Tutup Pabrik Obat Sirup

Perkembangan terkini, BPOM bersama Bareskrim menutup pabrik pembuat obat sirup yang dianggap menyebabkan gagal ginjal akut pada anak. Namun, belum ada penetapan tersangkanya.

Perusahaan yang digrebek yakni PT Yarindo Farmatama di Kawasan Industri Modern, Cikande, Kabupaten Serang, Banten. Serta, PT Universal Pharmaceutical Industries di Medan, Sumatera Utara (Sumut).  

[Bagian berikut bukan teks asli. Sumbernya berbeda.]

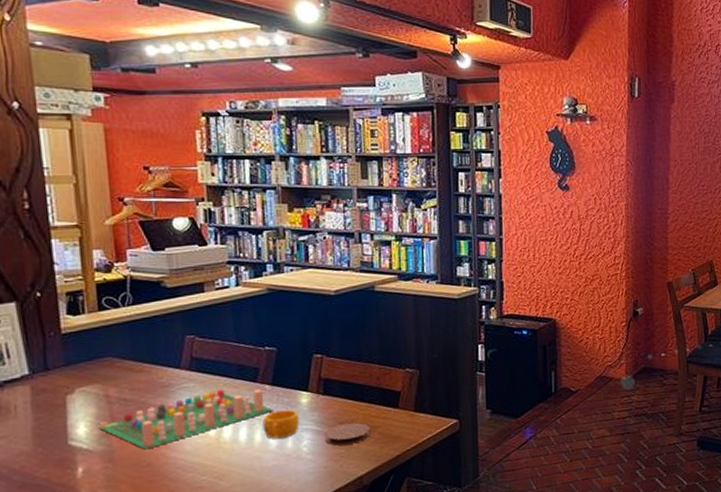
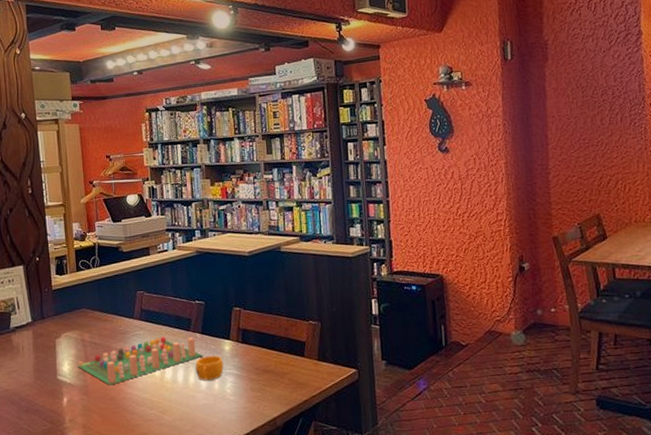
coaster: present [324,423,371,446] -> none [244,369,282,389]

"(Akan melakukan gelar perkara) dengan Bareskrim dalam waktu dekat ini, secepatnya akan kita keluarkan (tersangka) karena ini ada indikasi yang kuat," ujar Kepala BPOM, Penny Lukito di Kabupaten Serang, Banten, Senin (31/10/2022).

BPOM baru menghentikan produksi obat dari kedua perusahaan di atas serta memberikan sanksi administratif. Baik PT Yarindo Farmatama dan PT Universal Pharmaceutical Industries dituding sebagai pihak hang bertanggung jawab atas cemaran EG, DEG serta etilen glikol butil ether (EGBE) yang menyebabkan gagal ginjal akut pada anak.

"Komposisi yang ada di dalam produk itu sangat mengkhawatirkan, jadi segera ditarik semaunya, berhenti produksi dan peredaran," lanjut Penny.

BPOM mengklaim, penarikan peredaran obat mengandung cemaran kimia penyebab gagal ginjal akut serta menghentikan produksinya, sebagai langkah cepat mencegah semakin banyaknya anak-anak yang mengonsumsi obat sirop berbahaya itu.

"Menghentikan peredaran, menghentikan produksi, harus segera kita lakukan," sambung Penny.